What are some of my favorite animated movies? I absolutely adore Ghost in the Shell, Your Name, Perfect Blue, Akira, The Lego Movie, and The Bad Guys. Now the last two are more in line with the kinds of movies that'd typically come out of western studios, but on the other end, there's Perfect Blue and GITS. We will never see an animated movie like Perfect Blue out of a western studio. Not with their current institutional limitations they force onto the art form, at least. Perfect Blue is an absolutely incredible movie. What's amazing to me about that movie is it was originally planned to be live action. Nothing was changed when it became an animated movie. Personally, I think that movie stands out and is significantly improved by being animated. It elevates the psychological horror elements and themes of the movie with the way it's framed and stylized. There's obviously no way in knowing how I'd feel about the movie if it was live action but if I were to guess, I don't think I'd like it as much. This is the power of animated films. 

To bring it back to the Mario Galaxy movie, I think movies like that (or at least the first one as I haven't seen Galaxy yet) show why I don't judge all movies equally. Off the bat, I will not look at something like The Bad Guys with the same critical eyes as I would with something like Killers of the Flower Moon. It's got different goals, different target audiences, and I feel ignoring that does a disservice to the movie itself. 

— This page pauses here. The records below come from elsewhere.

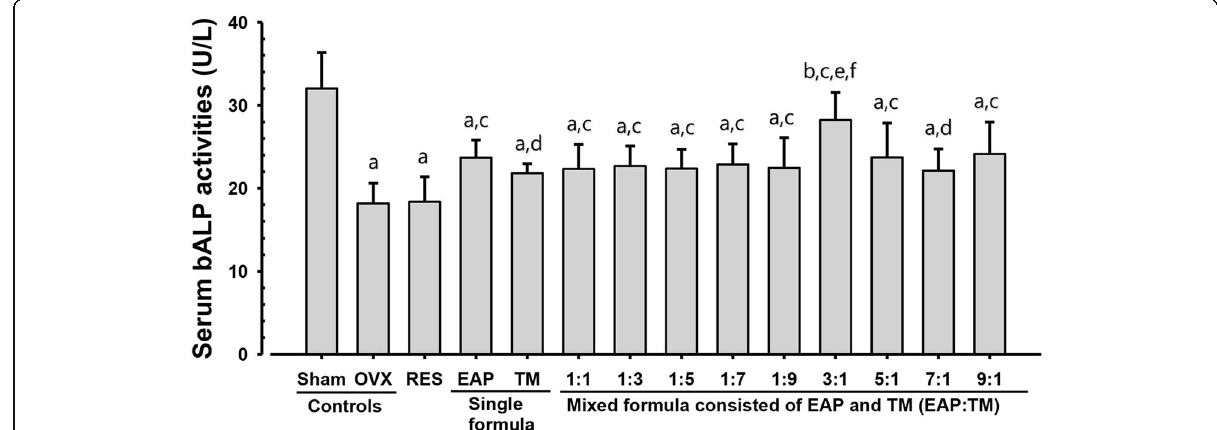
Fig. 3 Serum bALP levels in sham-operated and OVX mice. OVX: Bilateral ovariectomy; RES: Risedronate sodium; EAP: Exopolymers purified from A. pullulans SM2001; TM: T. morbifera leaf extracts; (EAP:TM): Mixed formula consisted of EAP and TM ( g / g ). Values are expressed mean ± S.D. of eight mice. OVX = Bilateral ovariectomy; RES = Risedronate sodium; RES was orally administered at a dose level of 2.5 mg/kg. All single and mixed formula consisted of EAP and TM were administered at a dose level of totalized 200 mg/kg by gastric gavage. a p < 0.01 and b p < 0.05 as compared with sham control by LSD test. c p < 0.01 and d p < 0.05 as compared with OVX control by LSD test. e p < 0.01 as compared with EAP single formula treated mice by LSD test. f p < 0.01 as compared with TM single formula treated mice by LSD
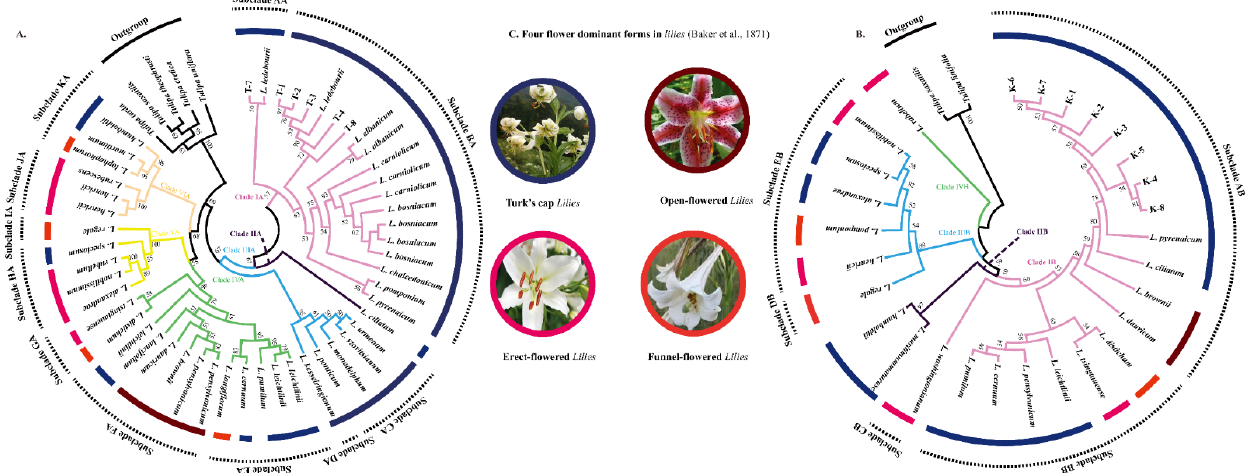
Figure 2. ( A ) Phylogenetic tree of Lilium based on ITS sequences (ITS1, 5.8 s, ITS2) with Maximum Likelihood method (model: Tumara3 parameter + Gamma distributed) and bootstrap 1000, ( B ) Phylogenetic tree of Lilium based on matK sequences with Maximum Likelihood method (model: Tumara3 parameter) and bootstrap 1000. (T and K legends are represented repeated sequences of ITS and matK regions from the Hyrcanian forest, respectively). ( C ) Four morphological flower types of the genus Lilium based on classification of Baker et al., 1871).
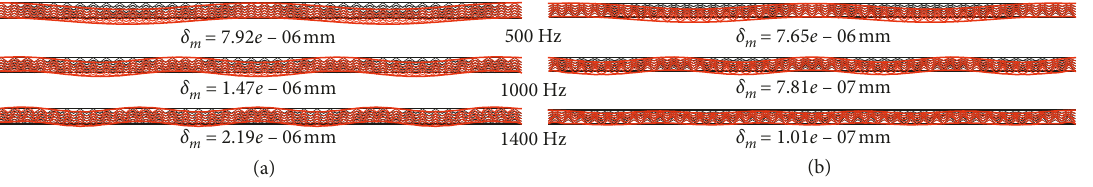
Figure 9: Vibrating deformations of the considered DAH sandwich models: (a) model 3 and (b) model 6 at 500, 1000, and 1400Hz, where δ m denotes the displacement magnitude of the middle bottom face sheet.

I do not think the first movie was as bad as reviews would lead me to believe. I think it's a fun enough time and it tells an okay charming little story with a shit ton of Mario/Nintendo references. I generally agree with Cosmonaut Marcus's approach to movies like these in that they don't really act as movies. They're more like theme park rides. The Mario movie is 100% a theme park ride. I don't want to say people shouldn't enjoy these kinds of movies nor that they shouldn't exist. I had a fun time with the first. I just don't see it the same as a normal movie. It's references and a colorful fun time first, and an engaging movie second. To some that's all it needs to be and that's fine. To others, that's not enough and it fails to achieve the baseline criteria of what an animated movie can be. I don't begrudge the negative reviews for both movies because while I may have fun as a Mario fan, I'm not going to praise it as an actual movie.

This rant is long winded enough as is and I'd like to wrap it up now. My point with all of this is animation isn't just for kids and it is cinema. It's an art form. It's a medium. Guillermo Del Toro is right. The problem will always be that the western industry itself refuses to go beyond the stereotypical family friendly adventure movies and actually try something that pushes the medium forward. The sentiment that "animation is for kids" sadly doesn't come from nowhere. I want to be proven wrong. I really don't want to come off as extremely negative or gatekeep-y with this topic. I also don't want to pretend I know better than those who do this for a living nor do I want to talk down on those who love animated movies. It's just something that I find frustrating, both from the industry itself and the retaliation towards how it's perceived. 

Watch Flow. That's an amazing movie. 


I wrote up this draft before seeing the Mario Galaxy movie and now that I've seen it, I honestly stand by what I said. I would give the movie a 3/5. I liked it enough as a fun fan service romp. I do not begrudge anyone who did not vibe with this as a movie. I think it's completely fair to expect more out of Mario as a franchise. This was a very fun theme park ride though.